Haziran ayına merhaba! Bu ayın takviminde bizim için çok özel bir gün var: 5 Haziran Dünya Çevre Günü. Her yıl olduğu gibi bu yıl da doğa için düşünme, hissetme ve harekete geçme zamanı. Bu yılın teması: “Plastik kirliliğine son ver.” Ama mesele sadece çevreyle de sınırlı değil. Plastikler doğayı kirletmekle kalmıyor, artık uykumuza kadar sızıyor. Evet, yanlış duymadınız. Günlük hayatımızda kullandığımız plastik ürünler, su şişeleri, gıda ambalajları, tekstil ürünleri ve hatta makyaj malzemeleri küçük ama etkisi büyük mikroplastik içerebiliyor. Yeni yayımlanan bir araştırmaya göre bu plastiklerdeki bazı kimyasallar kafeinle benzer etki göstererek uykumuzu bozabiliyor.
Yaz mevsimine birkaç gün sonra merhaba diyeceğiz... Mevsimin ilkbahardan yaza geçişiyle birlikte güneş ışıldayan yüzünü daha fazla gösterecek. Bu da yalnızca ruh hali değil, bağışıklık sisteminden hücresel sağlığa pek çok faktörün ışıldaması için harika bir fırsat. Çünkü güneş demek, aynı zamanda D vitamini demek.

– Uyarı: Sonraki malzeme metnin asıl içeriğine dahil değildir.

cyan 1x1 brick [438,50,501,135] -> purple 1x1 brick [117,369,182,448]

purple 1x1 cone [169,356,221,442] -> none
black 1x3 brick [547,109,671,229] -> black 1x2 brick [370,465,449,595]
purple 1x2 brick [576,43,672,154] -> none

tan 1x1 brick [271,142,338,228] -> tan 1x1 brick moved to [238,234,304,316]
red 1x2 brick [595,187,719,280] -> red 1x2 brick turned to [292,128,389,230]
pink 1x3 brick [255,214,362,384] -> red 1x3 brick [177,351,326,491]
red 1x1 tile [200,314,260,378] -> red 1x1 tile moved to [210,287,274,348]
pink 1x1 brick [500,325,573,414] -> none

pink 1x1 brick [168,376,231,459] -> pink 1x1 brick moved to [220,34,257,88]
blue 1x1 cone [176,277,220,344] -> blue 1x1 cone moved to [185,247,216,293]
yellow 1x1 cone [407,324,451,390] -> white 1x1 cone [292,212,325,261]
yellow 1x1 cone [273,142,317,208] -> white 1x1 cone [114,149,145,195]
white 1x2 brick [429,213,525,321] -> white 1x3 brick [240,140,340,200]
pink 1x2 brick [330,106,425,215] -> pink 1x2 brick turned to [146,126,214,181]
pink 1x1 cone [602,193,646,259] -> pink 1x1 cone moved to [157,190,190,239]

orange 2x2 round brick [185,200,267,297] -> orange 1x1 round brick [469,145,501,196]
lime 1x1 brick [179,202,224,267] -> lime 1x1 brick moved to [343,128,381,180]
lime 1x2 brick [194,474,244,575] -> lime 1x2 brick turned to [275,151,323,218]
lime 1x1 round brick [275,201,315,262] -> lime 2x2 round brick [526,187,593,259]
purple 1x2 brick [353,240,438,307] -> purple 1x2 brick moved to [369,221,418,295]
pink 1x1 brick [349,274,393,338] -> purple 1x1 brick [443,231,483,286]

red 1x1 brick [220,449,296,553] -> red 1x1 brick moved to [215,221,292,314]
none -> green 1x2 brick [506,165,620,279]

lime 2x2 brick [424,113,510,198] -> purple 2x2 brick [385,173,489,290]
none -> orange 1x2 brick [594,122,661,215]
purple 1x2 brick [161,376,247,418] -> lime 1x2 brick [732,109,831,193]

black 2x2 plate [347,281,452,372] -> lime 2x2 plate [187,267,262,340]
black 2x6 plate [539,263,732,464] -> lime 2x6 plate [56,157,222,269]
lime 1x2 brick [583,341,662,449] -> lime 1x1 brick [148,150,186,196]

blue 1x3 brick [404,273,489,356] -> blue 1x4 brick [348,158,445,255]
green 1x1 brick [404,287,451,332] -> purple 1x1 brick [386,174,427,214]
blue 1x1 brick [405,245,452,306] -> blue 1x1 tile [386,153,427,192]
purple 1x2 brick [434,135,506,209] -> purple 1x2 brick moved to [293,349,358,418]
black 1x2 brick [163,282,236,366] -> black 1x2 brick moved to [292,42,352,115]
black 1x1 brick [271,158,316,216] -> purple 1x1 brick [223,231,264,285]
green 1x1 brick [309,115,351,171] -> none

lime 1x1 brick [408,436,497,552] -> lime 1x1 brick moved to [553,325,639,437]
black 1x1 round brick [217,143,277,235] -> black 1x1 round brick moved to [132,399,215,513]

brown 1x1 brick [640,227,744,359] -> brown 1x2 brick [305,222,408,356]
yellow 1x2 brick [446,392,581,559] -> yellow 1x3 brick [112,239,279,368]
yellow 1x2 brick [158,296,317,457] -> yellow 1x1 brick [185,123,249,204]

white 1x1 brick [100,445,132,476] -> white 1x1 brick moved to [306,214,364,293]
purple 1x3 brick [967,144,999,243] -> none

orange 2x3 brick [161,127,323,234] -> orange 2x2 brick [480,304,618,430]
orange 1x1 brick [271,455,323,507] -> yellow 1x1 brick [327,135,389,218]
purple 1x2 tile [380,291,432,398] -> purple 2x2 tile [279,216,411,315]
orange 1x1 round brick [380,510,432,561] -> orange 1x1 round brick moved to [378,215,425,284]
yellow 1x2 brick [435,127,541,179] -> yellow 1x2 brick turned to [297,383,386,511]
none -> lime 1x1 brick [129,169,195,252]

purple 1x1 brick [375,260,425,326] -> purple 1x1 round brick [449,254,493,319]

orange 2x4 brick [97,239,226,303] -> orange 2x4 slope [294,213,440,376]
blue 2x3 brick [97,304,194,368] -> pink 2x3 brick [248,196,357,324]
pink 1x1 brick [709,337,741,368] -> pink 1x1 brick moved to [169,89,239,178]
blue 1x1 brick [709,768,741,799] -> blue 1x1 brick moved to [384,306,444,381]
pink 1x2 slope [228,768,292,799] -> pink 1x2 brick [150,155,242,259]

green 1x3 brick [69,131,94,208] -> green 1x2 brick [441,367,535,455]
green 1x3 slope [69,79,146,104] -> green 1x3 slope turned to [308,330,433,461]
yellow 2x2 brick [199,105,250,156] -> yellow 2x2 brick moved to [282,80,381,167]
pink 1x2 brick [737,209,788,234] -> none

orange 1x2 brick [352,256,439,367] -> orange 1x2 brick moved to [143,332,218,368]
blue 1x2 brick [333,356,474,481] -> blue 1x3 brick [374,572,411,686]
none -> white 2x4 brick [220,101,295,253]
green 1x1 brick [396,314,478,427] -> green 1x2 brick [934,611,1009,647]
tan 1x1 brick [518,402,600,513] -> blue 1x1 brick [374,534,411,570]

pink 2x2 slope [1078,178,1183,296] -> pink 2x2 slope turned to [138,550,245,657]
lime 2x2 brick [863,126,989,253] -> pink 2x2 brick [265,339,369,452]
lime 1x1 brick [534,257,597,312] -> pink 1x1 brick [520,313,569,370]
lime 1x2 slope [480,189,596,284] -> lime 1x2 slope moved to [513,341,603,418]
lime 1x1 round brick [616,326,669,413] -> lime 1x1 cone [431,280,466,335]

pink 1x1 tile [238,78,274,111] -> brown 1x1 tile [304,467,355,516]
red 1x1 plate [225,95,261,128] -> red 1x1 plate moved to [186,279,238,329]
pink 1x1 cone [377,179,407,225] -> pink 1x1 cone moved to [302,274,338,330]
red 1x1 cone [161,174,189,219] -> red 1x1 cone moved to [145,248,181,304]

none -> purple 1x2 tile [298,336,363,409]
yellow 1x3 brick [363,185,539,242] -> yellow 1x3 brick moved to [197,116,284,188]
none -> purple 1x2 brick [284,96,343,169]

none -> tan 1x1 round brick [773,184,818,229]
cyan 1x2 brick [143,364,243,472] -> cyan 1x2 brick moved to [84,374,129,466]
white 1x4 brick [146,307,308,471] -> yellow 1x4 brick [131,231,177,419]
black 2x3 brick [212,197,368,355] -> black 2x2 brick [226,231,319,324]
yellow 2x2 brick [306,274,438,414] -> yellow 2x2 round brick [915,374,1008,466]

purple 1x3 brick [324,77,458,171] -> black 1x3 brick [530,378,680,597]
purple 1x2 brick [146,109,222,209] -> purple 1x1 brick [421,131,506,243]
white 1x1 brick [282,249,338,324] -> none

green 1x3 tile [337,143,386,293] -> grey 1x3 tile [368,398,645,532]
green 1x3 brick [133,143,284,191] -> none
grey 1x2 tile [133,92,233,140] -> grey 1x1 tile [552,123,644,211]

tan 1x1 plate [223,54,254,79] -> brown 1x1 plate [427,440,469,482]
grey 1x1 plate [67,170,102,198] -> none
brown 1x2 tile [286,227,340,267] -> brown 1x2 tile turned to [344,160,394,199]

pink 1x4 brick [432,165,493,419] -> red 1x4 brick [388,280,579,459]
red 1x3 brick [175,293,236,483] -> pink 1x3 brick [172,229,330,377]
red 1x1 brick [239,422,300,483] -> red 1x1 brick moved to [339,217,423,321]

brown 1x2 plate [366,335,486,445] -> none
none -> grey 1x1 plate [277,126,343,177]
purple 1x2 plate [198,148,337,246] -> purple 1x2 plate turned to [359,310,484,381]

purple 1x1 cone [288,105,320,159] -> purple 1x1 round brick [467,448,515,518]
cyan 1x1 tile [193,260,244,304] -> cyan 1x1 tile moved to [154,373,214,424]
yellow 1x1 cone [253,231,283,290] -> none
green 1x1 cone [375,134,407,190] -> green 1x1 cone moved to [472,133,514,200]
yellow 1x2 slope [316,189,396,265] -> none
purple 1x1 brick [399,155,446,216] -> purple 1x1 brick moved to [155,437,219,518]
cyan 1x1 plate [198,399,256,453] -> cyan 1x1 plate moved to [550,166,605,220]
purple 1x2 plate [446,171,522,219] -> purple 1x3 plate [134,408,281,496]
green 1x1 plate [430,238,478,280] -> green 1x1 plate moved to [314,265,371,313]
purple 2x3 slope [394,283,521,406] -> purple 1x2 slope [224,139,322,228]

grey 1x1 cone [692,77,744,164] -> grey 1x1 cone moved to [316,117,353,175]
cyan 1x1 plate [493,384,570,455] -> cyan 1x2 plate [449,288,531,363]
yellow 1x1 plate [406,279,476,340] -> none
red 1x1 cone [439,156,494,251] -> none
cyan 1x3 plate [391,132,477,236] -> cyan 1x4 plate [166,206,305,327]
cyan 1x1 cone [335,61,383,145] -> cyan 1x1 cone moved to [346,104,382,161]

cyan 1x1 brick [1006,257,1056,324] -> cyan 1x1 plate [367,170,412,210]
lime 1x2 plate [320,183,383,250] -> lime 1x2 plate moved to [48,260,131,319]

D vitamini yıllardır kemik sağlığıyla ilişkilendirilse de artık çok daha fazlasından, hatta kendisinin bir vitamin değil bir hormon gibi etki gösterdiğinden bahsetmek mümkün. Bu konuda yapılan çalışmalar gösteriyor ki, bu vitamin yalnızca kemikleri değil, yaş alma sürecini, bağışıklığı, duygu durumunu, hatta hücrelerin dayanıklılığını da etkiliyor.
Yaz ayları, bu nedenle hem fiziksel hem ruhsal yenilenme için oldukça kıymetli bir zaman. Gün içinde kısa yürüyüşler, açık havada geçirilen vakit, egzersiz, yeterli ve dengeli beslenme gibi adımların tamamı D vitamini seviyelerinizi korumaya yardımcı olur.